Wednesday, September 17, 2014

The good times don't always last though...although this is why I want to be home with my kids

This morning was pretty much the exact opposite of our family fun last evening.  Things went relatively well with Catherine & Robert getting out the door, but Thomas was another story.  I am not at all convinced that he is feeling 100%.  He was laying down on the couch this morning, which is never a good sign.  He even admitted he was sleepy (which is a RARE admission) but insisted he was feeling fine.  Right before we were to walk out to the bus though, he had an absolute meltdown.  I informed him we weren't walking to the bus until he could pull himself together, because I truly didn't understand his reaction...I hadn't been yelling, and he should expect I would be irritated when learning he didn't do his vocabulary homework last week.  He just couldn't pull himself together though, and then when the bus drove by and he realized he wasn't going to be on it, he really fell apart.  I again explained I wasn't going to take him to school until he could pull himself together, and that child cried for an hour.  At one point I even sat down on the couch and held him for about 15 minutes, and even then, he couldn't quite pull himself together.  Nothing hurts though, he certainly isn't running a fever, and there is no cough/congestion, so I certainly hope it is nothing more than being overly tired.  We have nothing on our calendar this evening, and I've already told him an early bedtime should help him to get a good night's sleep.

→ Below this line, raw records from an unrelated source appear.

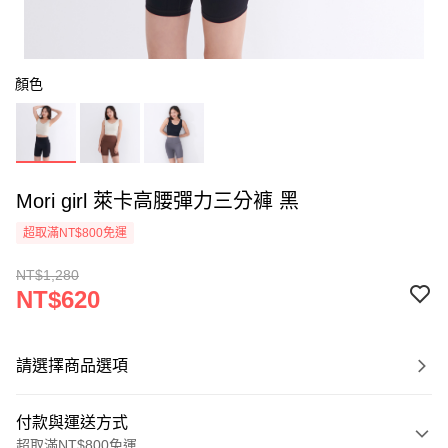
顏色
Mori girl 萊卡高腰彈力三分褲 黑
超取滿NT$800免運
NT$1,280
NT$620
請選擇商品選項
付款與運送方式
超取滿NT$800免運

Sitting there, though, this is why I want to be home with my kids.  Something was going on with Thomas this morning, and I don't know exactly what.  It seems as though he just needed to cry for a little bit.  I am so grateful that we could just sit this morning, and just be.  If I had a job, or even if I was subbing and today happened to be a day I was in, that wouldn't have been an option.  As it was, I was able to give him some extra time, and I'm so grateful for that.  I literally have no idea how we will make it all work out without me working, but families do it all the time.  Hoping, hoping, hoping, I can figure out a way to be one of those families!